TO DO » Write the data out again exactly and in full.

======== EXCERPTED DATA ========

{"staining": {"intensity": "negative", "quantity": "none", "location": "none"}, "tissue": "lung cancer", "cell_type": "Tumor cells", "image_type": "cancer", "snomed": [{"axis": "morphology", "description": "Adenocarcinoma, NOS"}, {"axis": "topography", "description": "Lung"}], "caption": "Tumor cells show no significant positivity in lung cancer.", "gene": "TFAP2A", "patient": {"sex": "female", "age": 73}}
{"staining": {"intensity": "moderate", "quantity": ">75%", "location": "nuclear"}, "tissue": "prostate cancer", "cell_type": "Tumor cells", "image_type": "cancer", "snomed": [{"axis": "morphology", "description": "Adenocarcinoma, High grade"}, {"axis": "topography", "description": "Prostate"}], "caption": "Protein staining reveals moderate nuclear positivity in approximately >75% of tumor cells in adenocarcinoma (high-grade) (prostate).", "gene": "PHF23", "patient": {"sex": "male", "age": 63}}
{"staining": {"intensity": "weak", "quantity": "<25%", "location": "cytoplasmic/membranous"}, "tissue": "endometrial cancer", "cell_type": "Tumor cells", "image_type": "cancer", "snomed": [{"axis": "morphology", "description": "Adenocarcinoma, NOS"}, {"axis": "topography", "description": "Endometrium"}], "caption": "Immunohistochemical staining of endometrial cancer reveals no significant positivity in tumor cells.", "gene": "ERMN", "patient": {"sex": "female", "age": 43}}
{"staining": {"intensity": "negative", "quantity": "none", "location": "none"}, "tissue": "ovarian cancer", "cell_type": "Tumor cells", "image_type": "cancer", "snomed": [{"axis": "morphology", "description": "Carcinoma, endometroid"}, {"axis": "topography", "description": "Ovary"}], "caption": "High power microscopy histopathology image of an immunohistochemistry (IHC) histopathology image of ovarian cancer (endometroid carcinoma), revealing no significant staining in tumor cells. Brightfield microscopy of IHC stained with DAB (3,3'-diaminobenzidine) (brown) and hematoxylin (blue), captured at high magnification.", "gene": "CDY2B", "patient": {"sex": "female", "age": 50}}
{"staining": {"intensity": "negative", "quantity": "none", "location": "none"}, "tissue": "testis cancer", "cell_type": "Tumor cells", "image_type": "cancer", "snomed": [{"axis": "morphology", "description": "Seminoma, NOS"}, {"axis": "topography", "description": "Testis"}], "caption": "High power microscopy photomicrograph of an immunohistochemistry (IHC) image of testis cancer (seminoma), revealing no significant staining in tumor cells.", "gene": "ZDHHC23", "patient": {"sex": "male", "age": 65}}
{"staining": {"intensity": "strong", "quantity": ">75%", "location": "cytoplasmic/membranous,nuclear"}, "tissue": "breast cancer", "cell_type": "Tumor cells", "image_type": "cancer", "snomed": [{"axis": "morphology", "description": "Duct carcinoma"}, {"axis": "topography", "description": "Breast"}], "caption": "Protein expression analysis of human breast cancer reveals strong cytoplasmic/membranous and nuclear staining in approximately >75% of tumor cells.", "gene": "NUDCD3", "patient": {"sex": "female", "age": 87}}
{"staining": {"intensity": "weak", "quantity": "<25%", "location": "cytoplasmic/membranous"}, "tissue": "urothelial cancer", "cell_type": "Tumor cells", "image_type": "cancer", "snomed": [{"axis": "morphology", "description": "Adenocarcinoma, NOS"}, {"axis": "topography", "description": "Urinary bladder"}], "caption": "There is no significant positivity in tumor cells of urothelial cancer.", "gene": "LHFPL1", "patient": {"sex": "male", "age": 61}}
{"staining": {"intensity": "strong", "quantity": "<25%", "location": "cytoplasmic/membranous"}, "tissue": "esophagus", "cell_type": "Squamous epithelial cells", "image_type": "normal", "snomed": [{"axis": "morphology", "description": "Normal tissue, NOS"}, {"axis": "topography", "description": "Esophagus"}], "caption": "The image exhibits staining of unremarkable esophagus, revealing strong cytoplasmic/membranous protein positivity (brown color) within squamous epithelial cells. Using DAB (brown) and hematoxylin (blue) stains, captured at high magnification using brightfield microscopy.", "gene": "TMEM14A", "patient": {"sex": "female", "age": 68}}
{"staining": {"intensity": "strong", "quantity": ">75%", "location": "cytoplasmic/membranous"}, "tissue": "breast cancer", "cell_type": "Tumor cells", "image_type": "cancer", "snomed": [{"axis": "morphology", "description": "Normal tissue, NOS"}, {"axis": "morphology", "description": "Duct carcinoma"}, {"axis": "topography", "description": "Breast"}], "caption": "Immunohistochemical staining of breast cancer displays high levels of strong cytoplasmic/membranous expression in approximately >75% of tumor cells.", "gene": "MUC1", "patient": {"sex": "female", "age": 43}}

========

RESPONSE TO THE TASK »
{"staining": {"intensity": "negative", "quantity": "none", "location": "none"}, "tissue": "lung cancer", "cell_type": "Tumor cells", "image_type": "cancer", "snomed": [{"axis": "morphology", "description": "Adenocarcinoma, NOS"}, {"axis": "topography", "description": "Lung"}], "caption": "Tumor cells show no significant positivity in lung cancer.", "gene": "TFAP2A", "patient": {"sex": "female", "age": 73}}
{"staining": {"intensity": "moderate", "quantity": ">75%", "location": "nuclear"}, "tissue": "prostate cancer", "cell_type": "Tumor cells", "image_type": "cancer", "snomed": [{"axis": "morphology", "description": "Adenocarcinoma, High grade"}, {"axis": "topography", "description": "Prostate"}], "caption": "Protein staining reveals moderate nuclear positivity in approximately >75% of tumor cells in adenocarcinoma (high-grade) (prostate).", "gene": "PHF23", "patient": {"sex": "male", "age": 63}}
{"staining": {"intensity": "weak", "quantity": "<25%", "location": "cytoplasmic/membranous"}, "tissue": "endometrial cancer", "cell_type": "Tumor cells", "image_type": "cancer", "snomed": [{"axis": "morphology", "description": "Adenocarcinoma, NOS"}, {"axis": "topography", "description": "Endometrium"}], "caption": "Immunohistochemical staining of endometrial cancer reveals no significant positivity in tumor cells.", "gene": "ERMN", "patient": {"sex": "female", "age": 43}}
{"staining": {"intensity": "negative", "quantity": "none", "location": "none"}, "tissue": "ovarian cancer", "cell_type": "Tumor cells", "image_type": "cancer", "snomed": [{"axis": "morphology", "description": "Carcinoma, endometroid"}, {"axis": "topography", "description": "Ovary"}], "caption": "High power microscopy histopathology image of an immunohistochemistry (IHC) histopathology image of ovarian cancer (endometroid carcinoma), revealing no significant staining in tumor cells. Brightfield microscopy of IHC stained with DAB (3,3'-diaminobenzidine) (brown) and hematoxylin (blue), captured at high magnification.", "gene": "CDY2B", "patient": {"sex": "female", "age": 50}}
{"staining": {"intensity": "negative", "quantity": "none", "location": "none"}, "tissue": "testis cancer", "cell_type": "Tumor cells", "image_type": "cancer", "snomed": [{"axis": "morphology", "description": "Seminoma, NOS"}, {"axis": "topography", "description": "Testis"}], "caption": "High power microscopy photomicrograph of an immunohistochemistry (IHC) image of testis cancer (seminoma), revealing no significant staining in tumor cells.", "gene": "ZDHHC23", "patient": {"sex": "male", "age": 65}}
{"staining": {"intensity": "strong", "quantity": ">75%", "location": "cytoplasmic/membranous,nuclear"}, "tissue": "breast cancer", "cell_type": "Tumor cells", "image_type": "cancer", "snomed": [{"axis": "morphology", "description": "Duct carcinoma"}, {"axis": "topography", "description": "Breast"}], "caption": "Protein expression analysis of human breast cancer reveals strong cytoplasmic/membranous and nuclear staining in approximately >75% of tumor cells.", "gene": "NUDCD3", "patient": {"sex": "female", "age": 87}}
{"staining": {"intensity": "weak", "quantity": "<25%", "location": "cytoplasmic/membranous"}, "tissue": "urothelial cancer", "cell_type": "Tumor cells", "image_type": "cancer", "snomed": [{"axis": "morphology", "description": "Adenocarcinoma, NOS"}, {"axis": "topography", "description": "Urinary bladder"}], "caption": "There is no significant positivity in tumor cells of urothelial cancer.", "gene": "LHFPL1", "patient": {"sex": "male", "age": 61}}
{"staining": {"intensity": "strong", "quantity": "<25%", "location": "cytoplasmic/membranous"}, "tissue": "esophagus", "cell_type": "Squamous epithelial cells", "image_type": "normal", "snomed": [{"axis": "morphology", "description": "Normal tissue, NOS"}, {"axis": "topography", "description": "Esophagus"}], "caption": "The image exhibits staining of unremarkable esophagus, revealing strong cytoplasmic/membranous protein positivity (brown color) within squamous epithelial cells. Using DAB (brown) and hematoxylin (blue) stains, captured at high magnification using brightfield microscopy.", "gene": "TMEM14A", "patient": {"sex": "female", "age": 68}}
{"staining": {"intensity": "strong", "quantity": ">75%", "location": "cytoplasmic/membranous"}, "tissue": "breast cancer", "cell_type": "Tumor cells", "image_type": "cancer", "snomed": [{"axis": "morphology", "description": "Normal tissue, NOS"}, {"axis": "morphology", "description": "Duct carcinoma"}, {"axis": "topography", "description": "Breast"}], "caption": "Immunohistochemical staining of breast cancer displays high levels of strong cytoplasmic/membranous expression in approximately >75% of tumor cells.", "gene": "MUC1", "patient": {"sex": "female", "age": 43}}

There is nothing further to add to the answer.